# REQUIREMENT
Return the data exactly, with all pictures removed.

# DATASET CONTENT
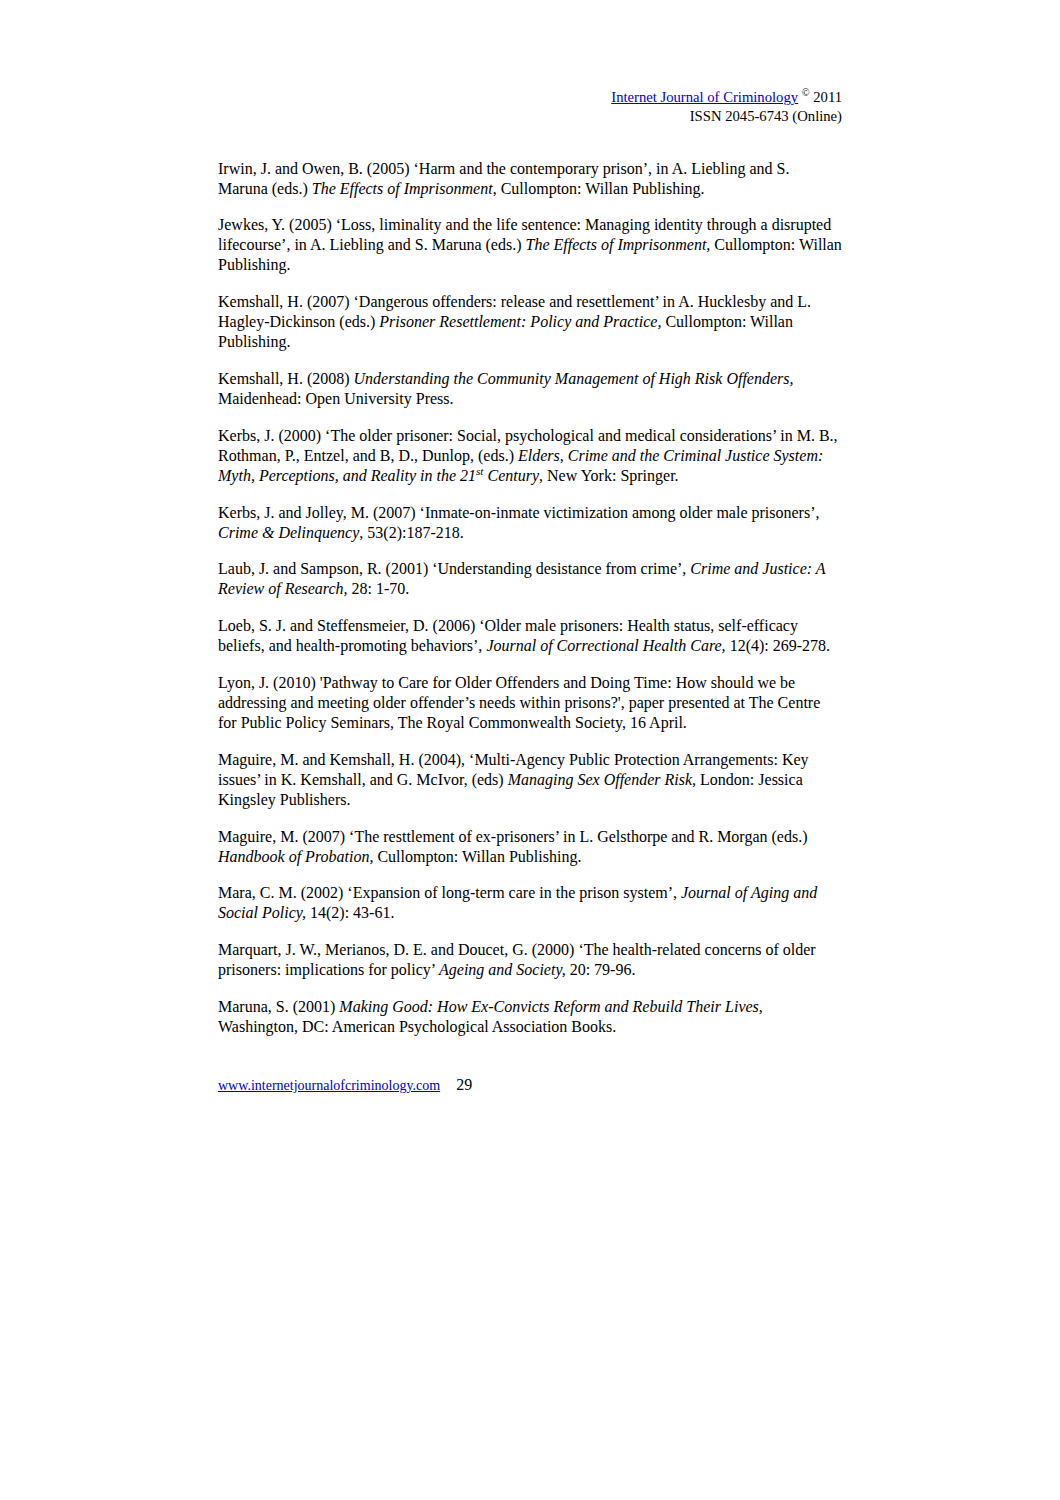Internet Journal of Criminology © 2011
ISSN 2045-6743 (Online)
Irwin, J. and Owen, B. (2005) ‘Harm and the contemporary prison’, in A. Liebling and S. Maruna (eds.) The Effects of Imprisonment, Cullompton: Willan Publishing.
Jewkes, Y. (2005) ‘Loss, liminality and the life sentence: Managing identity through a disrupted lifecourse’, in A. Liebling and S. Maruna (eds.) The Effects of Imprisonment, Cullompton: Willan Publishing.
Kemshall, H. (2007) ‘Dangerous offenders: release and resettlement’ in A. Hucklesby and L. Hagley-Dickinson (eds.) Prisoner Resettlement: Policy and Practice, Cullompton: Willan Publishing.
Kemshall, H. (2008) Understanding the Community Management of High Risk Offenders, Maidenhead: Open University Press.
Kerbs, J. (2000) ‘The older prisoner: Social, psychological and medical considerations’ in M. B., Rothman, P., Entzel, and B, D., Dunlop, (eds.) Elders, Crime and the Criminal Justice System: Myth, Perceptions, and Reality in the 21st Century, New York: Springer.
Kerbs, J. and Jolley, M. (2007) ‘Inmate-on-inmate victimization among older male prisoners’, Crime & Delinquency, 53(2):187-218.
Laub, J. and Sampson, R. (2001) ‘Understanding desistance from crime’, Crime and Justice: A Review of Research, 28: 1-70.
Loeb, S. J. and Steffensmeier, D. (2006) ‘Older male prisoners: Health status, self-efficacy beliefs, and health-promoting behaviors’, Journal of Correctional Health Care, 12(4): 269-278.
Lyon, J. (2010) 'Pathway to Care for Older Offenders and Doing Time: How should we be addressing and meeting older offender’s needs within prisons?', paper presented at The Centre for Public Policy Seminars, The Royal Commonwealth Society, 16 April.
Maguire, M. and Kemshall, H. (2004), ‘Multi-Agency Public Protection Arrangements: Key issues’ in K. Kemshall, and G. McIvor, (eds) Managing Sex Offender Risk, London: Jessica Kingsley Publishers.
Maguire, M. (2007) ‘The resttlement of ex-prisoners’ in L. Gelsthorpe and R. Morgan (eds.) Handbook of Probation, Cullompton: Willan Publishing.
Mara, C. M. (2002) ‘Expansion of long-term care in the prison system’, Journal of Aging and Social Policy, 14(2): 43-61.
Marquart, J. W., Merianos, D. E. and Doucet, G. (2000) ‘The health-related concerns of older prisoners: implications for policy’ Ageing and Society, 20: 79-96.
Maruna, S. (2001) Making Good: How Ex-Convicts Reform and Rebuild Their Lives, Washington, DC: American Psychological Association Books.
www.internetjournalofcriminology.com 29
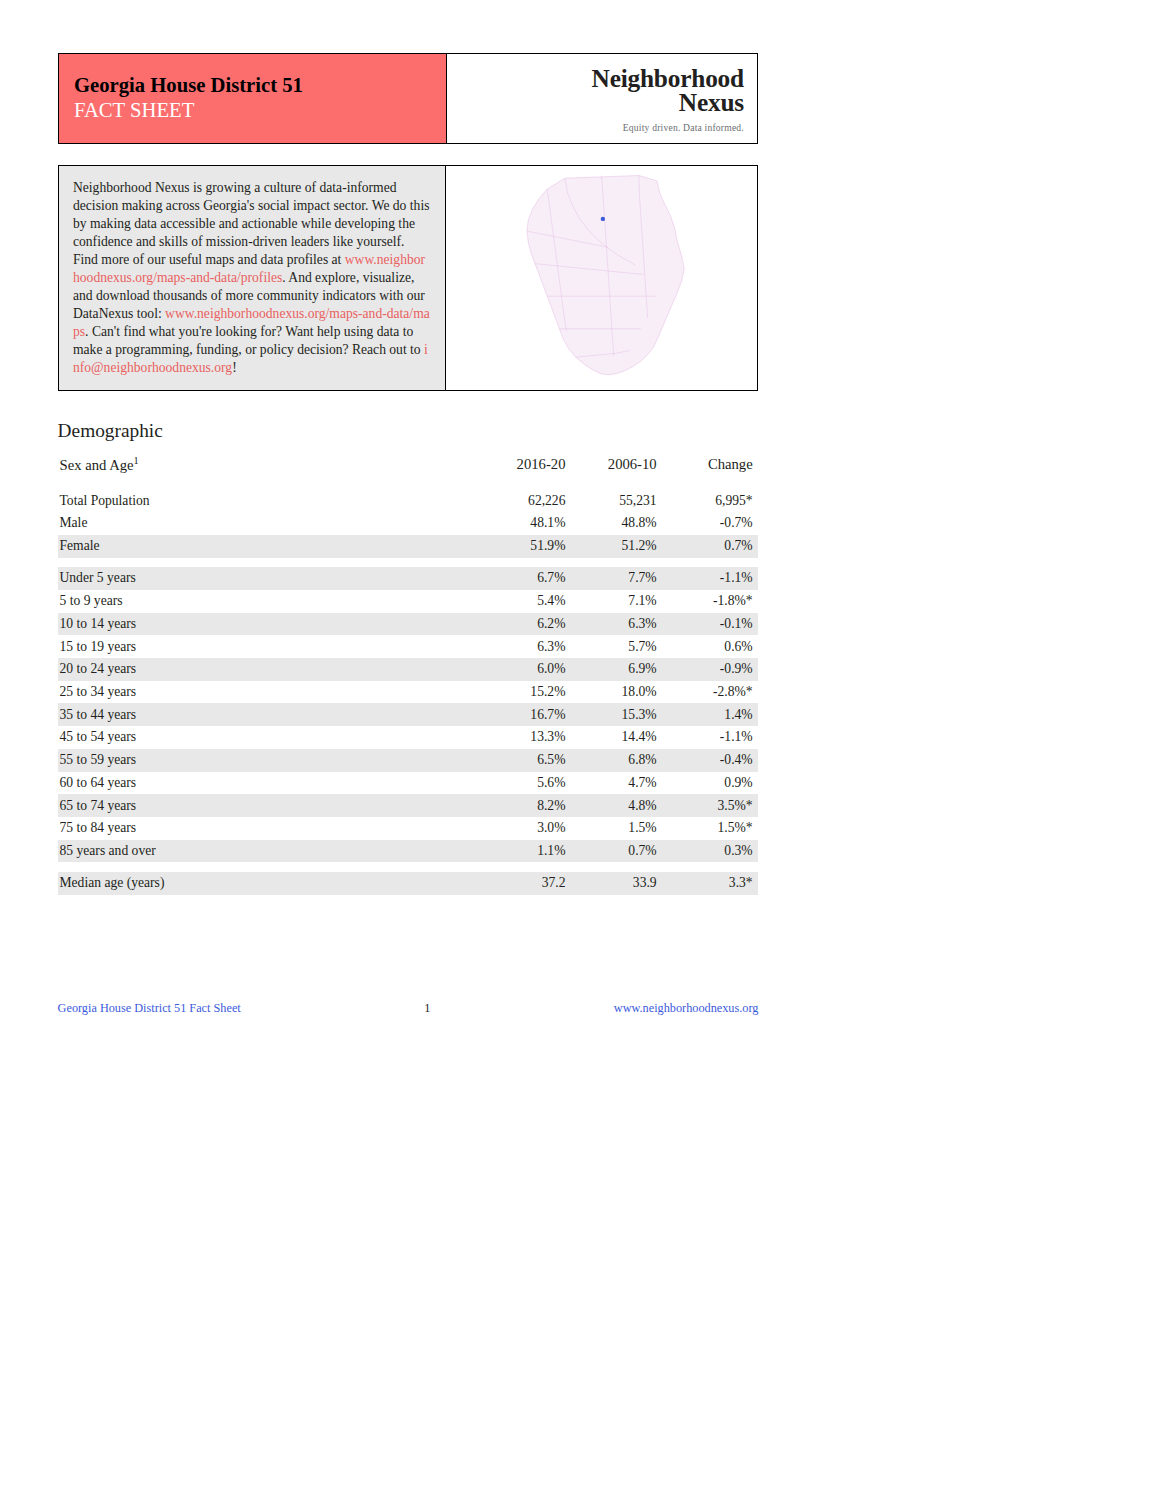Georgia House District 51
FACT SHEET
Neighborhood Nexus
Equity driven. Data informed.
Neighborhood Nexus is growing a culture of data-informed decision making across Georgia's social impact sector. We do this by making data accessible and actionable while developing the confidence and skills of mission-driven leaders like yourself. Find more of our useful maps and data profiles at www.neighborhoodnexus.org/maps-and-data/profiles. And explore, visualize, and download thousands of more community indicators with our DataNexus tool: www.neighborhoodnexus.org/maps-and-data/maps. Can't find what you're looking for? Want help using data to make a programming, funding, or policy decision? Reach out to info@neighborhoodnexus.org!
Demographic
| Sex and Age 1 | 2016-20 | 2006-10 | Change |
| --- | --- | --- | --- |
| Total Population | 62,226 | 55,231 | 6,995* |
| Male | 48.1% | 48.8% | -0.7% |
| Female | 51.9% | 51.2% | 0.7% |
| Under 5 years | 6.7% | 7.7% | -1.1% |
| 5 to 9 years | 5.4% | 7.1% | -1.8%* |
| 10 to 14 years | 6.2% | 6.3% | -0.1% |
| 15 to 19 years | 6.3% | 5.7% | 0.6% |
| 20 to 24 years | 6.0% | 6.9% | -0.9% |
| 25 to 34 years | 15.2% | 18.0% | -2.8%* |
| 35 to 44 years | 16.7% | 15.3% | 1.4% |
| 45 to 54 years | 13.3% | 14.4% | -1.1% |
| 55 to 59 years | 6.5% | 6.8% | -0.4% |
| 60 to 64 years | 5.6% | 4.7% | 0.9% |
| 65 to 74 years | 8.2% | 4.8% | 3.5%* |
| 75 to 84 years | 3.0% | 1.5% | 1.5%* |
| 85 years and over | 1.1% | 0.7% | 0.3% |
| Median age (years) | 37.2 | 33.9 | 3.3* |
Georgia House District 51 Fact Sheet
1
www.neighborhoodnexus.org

# ANSWER FOR THE TASK
Internet Journal of Criminology © 2011
ISSN 2045-6743 (Online)
Irwin, J. and Owen, B. (2005) ‘Harm and the contemporary prison’, in A. Liebling and S. Maruna (eds.) The Effects of Imprisonment, Cullompton: Willan Publishing.
Jewkes, Y. (2005) ‘Loss, liminality and the life sentence: Managing identity through a disrupted lifecourse’, in A. Liebling and S. Maruna (eds.) The Effects of Imprisonment, Cullompton: Willan Publishing.
Kemshall, H. (2007) ‘Dangerous offenders: release and resettlement’ in A. Hucklesby and L. Hagley-Dickinson (eds.) Prisoner Resettlement: Policy and Practice, Cullompton: Willan Publishing.
Kemshall, H. (2008) Understanding the Community Management of High Risk Offenders, Maidenhead: Open University Press.
Kerbs, J. (2000) ‘The older prisoner: Social, psychological and medical considerations’ in M. B., Rothman, P., Entzel, and B, D., Dunlop, (eds.) Elders, Crime and the Criminal Justice System: Myth, Perceptions, and Reality in the 21st Century, New York: Springer.
Kerbs, J. and Jolley, M. (2007) ‘Inmate-on-inmate victimization among older male prisoners’, Crime & Delinquency, 53(2):187-218.
Laub, J. and Sampson, R. (2001) ‘Understanding desistance from crime’, Crime and Justice: A Review of Research, 28: 1-70.
Loeb, S. J. and Steffensmeier, D. (2006) ‘Older male prisoners: Health status, self-efficacy beliefs, and health-promoting behaviors’, Journal of Correctional Health Care, 12(4): 269-278.
Lyon, J. (2010) 'Pathway to Care for Older Offenders and Doing Time: How should we be addressing and meeting older offender’s needs within prisons?', paper presented at The Centre for Public Policy Seminars, The Royal Commonwealth Society, 16 April.
Maguire, M. and Kemshall, H. (2004), ‘Multi-Agency Public Protection Arrangements: Key issues’ in K. Kemshall, and G. McIvor, (eds) Managing Sex Offender Risk, London: Jessica Kingsley Publishers.
Maguire, M. (2007) ‘The resttlement of ex-prisoners’ in L. Gelsthorpe and R. Morgan (eds.) Handbook of Probation, Cullompton: Willan Publishing.
Mara, C. M. (2002) ‘Expansion of long-term care in the prison system’, Journal of Aging and Social Policy, 14(2): 43-61.
Marquart, J. W., Merianos, D. E. and Doucet, G. (2000) ‘The health-related concerns of older prisoners: implications for policy’ Ageing and Society, 20: 79-96.
Maruna, S. (2001) Making Good: How Ex-Convicts Reform and Rebuild Their Lives, Washington, DC: American Psychological Association Books.
www.internetjournalofcriminology.com 29
Georgia House District 51
FACT SHEET
Neighborhood Nexus
Equity driven. Data informed.
Neighborhood Nexus is growing a culture of data-informed decision making across Georgia's social impact sector. We do this by making data accessible and actionable while developing the confidence and skills of mission-driven leaders like yourself. Find more of our useful maps and data profiles at www.neighborhoodnexus.org/maps-and-data/profiles. And explore, visualize, and download thousands of more community indicators with our DataNexus tool: www.neighborhoodnexus.org/maps-and-data/maps. Can't find what you're looking for? Want help using data to make a programming, funding, or policy decision? Reach out to info@neighborhoodnexus.org!
Demographic
| Sex and Age 1 | 2016-20 | 2006-10 | Change |
| --- | --- | --- | --- |
| Total Population | 62,226 | 55,231 | 6,995* |
| Male | 48.1% | 48.8% | -0.7% |
| Female | 51.9% | 51.2% | 0.7% |
| Under 5 years | 6.7% | 7.7% | -1.1% |
| 5 to 9 years | 5.4% | 7.1% | -1.8%* |
| 10 to 14 years | 6.2% | 6.3% | -0.1% |
| 15 to 19 years | 6.3% | 5.7% | 0.6% |
| 20 to 24 years | 6.0% | 6.9% | -0.9% |
| 25 to 34 years | 15.2% | 18.0% | -2.8%* |
| 35 to 44 years | 16.7% | 15.3% | 1.4% |
| 45 to 54 years | 13.3% | 14.4% | -1.1% |
| 55 to 59 years | 6.5% | 6.8% | -0.4% |
| 60 to 64 years | 5.6% | 4.7% | 0.9% |
| 65 to 74 years | 8.2% | 4.8% | 3.5%* |
| 75 to 84 years | 3.0% | 1.5% | 1.5%* |
| 85 years and over | 1.1% | 0.7% | 0.3% |
| Median age (years) | 37.2 | 33.9 | 3.3* |
Georgia House District 51 Fact Sheet
1
www.neighborhoodnexus.org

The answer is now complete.